XO: the most emotionally intense podcast you'll ever hear

xop

Podcasting is often described as the evolution of radio, but I consider it more an evolution of the telephone.

The Serials of the world notwithstanding, most podcasts don't draw mass audiences, nor do they intend to. The most satisfying moments of my life as a podcast listener come when I feel directly and honestly communicated to by the show's host and producer — two roles podcasting has finally allowed the same person to play simultaneously.

Many of those most satisfying moments have occurred while listening to XO. Its Toronto-based host/producer Keith McNally weaves together memory, music, and a magpie's collection of appropriated media, often with a This American Life-style aesthetic, to reflect upon matters like lovesickness, marriage, phobias, the "bystander effect", the sound sensitivity disorder misophonia, podcast craftsmanship itself, and the end of the world.

Sometimes he makes episodes about works of art.
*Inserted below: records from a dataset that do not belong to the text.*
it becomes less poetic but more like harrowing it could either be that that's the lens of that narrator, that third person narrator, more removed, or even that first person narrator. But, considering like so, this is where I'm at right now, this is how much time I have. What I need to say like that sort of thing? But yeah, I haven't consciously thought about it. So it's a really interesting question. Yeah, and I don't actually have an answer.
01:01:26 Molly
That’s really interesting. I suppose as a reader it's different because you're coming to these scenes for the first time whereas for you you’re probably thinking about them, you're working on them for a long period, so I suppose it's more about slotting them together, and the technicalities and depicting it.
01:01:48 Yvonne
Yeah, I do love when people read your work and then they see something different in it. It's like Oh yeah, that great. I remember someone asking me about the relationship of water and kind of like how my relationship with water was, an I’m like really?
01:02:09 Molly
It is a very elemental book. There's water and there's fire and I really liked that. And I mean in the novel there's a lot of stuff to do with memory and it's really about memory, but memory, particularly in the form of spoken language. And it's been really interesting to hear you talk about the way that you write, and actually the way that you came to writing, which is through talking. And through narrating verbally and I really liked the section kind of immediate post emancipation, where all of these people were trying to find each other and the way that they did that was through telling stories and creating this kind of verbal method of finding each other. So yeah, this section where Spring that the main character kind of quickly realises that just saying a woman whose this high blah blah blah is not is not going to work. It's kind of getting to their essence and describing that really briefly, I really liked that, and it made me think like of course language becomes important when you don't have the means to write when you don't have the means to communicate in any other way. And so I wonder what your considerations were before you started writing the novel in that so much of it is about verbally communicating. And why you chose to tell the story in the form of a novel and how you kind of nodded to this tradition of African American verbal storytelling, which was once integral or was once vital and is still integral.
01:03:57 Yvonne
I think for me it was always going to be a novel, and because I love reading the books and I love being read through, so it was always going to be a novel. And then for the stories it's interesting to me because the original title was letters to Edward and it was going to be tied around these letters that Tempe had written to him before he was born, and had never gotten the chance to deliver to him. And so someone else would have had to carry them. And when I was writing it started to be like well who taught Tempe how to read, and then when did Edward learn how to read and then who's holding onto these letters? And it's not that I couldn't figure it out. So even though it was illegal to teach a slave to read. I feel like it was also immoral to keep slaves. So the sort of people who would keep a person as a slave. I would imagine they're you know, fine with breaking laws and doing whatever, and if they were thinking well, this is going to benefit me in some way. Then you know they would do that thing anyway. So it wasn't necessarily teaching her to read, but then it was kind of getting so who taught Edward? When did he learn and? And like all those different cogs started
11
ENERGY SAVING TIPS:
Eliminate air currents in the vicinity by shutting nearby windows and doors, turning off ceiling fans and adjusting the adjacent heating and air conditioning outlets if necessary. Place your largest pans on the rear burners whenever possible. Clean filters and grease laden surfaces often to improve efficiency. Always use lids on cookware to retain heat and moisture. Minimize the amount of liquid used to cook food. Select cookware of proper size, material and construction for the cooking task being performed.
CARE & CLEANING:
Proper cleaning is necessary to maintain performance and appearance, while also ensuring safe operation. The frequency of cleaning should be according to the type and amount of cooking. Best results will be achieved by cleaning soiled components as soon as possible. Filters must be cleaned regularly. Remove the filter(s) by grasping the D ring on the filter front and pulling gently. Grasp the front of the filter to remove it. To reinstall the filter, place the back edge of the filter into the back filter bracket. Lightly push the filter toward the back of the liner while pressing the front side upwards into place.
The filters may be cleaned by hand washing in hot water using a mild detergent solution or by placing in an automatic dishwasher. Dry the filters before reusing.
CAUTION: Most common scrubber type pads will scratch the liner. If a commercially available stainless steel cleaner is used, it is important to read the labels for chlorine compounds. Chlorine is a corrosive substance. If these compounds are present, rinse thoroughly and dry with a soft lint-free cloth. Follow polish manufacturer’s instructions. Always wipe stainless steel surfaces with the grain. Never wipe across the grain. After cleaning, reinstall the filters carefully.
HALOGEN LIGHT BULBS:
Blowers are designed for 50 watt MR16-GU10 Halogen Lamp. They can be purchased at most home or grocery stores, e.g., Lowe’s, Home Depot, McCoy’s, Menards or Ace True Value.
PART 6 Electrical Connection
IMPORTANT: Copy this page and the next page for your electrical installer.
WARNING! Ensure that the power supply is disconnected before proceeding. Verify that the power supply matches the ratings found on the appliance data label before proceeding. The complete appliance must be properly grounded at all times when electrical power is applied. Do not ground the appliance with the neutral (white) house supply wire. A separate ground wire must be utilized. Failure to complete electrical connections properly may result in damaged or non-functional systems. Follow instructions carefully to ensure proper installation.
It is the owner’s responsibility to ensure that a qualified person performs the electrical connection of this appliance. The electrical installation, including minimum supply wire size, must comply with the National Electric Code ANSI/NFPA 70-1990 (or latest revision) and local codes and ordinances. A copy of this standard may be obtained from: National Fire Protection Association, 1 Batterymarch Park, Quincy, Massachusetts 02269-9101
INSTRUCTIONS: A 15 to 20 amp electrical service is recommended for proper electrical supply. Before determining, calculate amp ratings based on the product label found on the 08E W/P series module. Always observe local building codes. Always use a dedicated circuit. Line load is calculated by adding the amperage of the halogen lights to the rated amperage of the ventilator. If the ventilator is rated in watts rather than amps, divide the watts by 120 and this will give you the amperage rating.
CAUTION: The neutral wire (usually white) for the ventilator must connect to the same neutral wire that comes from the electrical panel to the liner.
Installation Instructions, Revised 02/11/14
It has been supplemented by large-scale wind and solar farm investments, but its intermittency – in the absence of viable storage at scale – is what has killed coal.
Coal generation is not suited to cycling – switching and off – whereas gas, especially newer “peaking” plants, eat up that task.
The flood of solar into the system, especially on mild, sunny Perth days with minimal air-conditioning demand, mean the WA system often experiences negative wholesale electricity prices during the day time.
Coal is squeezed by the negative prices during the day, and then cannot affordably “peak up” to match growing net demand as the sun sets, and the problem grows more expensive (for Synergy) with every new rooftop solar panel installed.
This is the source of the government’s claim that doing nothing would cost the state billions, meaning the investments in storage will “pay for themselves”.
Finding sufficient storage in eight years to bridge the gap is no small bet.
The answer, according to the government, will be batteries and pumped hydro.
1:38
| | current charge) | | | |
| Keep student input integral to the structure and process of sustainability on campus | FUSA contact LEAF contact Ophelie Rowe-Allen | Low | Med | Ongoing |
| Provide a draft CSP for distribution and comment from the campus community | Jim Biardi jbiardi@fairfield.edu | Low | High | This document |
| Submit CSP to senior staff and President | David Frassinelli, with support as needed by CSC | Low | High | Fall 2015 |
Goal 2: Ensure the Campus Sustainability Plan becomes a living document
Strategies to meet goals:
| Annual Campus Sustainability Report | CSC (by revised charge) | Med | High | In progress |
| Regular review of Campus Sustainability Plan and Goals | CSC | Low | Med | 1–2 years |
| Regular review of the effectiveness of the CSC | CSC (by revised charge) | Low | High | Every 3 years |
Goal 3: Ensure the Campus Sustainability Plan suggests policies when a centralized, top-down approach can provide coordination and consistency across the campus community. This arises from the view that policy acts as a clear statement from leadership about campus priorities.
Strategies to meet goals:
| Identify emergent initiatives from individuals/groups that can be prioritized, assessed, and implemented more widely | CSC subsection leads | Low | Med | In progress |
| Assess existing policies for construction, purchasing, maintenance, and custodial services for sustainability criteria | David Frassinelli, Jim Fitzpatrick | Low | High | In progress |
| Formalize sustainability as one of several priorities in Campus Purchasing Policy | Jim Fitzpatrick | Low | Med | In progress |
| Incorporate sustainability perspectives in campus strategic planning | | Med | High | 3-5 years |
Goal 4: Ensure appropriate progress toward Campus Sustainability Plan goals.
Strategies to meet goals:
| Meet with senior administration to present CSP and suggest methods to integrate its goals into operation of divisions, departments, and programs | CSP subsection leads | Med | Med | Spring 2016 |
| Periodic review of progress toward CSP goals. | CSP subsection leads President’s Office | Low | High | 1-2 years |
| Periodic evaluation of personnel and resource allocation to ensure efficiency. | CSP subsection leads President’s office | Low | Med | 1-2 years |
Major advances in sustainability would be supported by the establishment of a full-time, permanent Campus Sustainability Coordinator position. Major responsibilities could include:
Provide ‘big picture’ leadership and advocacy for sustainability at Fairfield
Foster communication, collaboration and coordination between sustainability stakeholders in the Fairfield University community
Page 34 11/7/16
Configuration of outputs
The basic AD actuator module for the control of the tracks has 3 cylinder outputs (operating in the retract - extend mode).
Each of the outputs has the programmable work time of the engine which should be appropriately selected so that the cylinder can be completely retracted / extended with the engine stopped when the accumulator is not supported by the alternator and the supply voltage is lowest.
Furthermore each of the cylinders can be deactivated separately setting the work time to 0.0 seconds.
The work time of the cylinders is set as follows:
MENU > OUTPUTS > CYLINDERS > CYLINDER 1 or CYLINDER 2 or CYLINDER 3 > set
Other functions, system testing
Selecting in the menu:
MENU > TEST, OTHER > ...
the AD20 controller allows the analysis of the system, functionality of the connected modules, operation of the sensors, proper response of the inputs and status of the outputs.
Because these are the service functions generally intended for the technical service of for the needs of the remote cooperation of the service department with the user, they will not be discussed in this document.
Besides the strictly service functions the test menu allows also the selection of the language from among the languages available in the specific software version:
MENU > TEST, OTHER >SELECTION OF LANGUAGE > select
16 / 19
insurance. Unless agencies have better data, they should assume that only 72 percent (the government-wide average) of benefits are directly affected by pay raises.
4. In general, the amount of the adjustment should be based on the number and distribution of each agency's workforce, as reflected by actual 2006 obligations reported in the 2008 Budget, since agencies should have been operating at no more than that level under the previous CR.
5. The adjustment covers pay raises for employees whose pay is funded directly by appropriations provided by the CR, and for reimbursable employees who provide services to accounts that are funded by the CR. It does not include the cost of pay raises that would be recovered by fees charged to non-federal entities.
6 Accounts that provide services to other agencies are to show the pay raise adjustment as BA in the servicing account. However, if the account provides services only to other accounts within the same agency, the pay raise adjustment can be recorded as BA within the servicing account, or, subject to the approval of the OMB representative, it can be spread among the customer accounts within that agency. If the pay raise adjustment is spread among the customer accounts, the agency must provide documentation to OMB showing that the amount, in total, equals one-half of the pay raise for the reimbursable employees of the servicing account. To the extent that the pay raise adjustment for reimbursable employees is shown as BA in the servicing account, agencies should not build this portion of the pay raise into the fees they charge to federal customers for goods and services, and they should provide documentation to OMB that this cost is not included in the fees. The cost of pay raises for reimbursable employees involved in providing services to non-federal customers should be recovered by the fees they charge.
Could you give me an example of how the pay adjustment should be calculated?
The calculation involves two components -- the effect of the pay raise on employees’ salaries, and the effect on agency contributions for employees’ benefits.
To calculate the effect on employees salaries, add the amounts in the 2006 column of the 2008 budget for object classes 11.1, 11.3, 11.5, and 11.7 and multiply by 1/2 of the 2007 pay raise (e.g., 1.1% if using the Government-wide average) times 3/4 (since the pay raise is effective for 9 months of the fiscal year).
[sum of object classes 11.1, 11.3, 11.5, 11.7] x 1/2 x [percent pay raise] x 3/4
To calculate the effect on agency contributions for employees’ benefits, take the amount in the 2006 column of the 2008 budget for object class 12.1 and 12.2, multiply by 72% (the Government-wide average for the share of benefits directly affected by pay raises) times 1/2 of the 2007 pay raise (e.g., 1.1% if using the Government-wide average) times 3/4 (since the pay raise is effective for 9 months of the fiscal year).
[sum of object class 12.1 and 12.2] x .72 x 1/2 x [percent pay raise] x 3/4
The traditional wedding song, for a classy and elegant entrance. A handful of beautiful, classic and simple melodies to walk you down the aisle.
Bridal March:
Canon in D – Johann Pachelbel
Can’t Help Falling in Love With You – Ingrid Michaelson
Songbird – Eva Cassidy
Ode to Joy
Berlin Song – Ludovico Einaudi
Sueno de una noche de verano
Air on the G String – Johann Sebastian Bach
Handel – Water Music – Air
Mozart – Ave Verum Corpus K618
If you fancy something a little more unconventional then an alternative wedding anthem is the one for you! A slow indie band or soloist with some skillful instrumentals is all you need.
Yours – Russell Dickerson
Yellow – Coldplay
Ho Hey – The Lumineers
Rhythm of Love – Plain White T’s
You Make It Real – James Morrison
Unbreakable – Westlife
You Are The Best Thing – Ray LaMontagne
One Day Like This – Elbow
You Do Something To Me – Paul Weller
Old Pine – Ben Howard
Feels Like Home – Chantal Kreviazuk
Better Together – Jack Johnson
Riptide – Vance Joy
Elliott Smith fans will notice that the show shares its title with one of that troubled singer-songwriter's albums, and it has one of its own. So does Alice in Chains' Dirt, Bryan Lee O'Malley's video game-saturated comic series Scott Pilgrim's Precious Little Life, video games themselves, Adam Cadre's piece of interactive fiction Photopia, and the Harlequin romance novel he attempted to write as a teenager.

He also makes shows about the lives of other people, from those of comedians like Tracy Morgan, Patrice O'Neal, and Louis CK to even more unusual ones like that of Ultima designer and real-life spaceflier Richard Garriott to the tragically short life of Japan blogger Rodger Swan to the still-going but perhaps equally tragic life of his own drug-addict brother.

And the more XO I ear, the more I enjoy the episodes based directly on McNally's personal experiences, whether a bus trip, his joyfully drunken move back to Toronto after a stint in New York, or his rooftop hangout with his ex-girlfriend in which he tells the story of a house fire he survived.

After years of listening to his show, I recently went to Toronto to interview McNally on my own podcast, Notebook on Cities and Culture. We drank beers in secret out on the ostensibly closed back deck of a bar. We talked about life, love, culture, where we live, video games, the internet, death, and the mementos mori that keep our heads in the game — all the guiding themes of XO.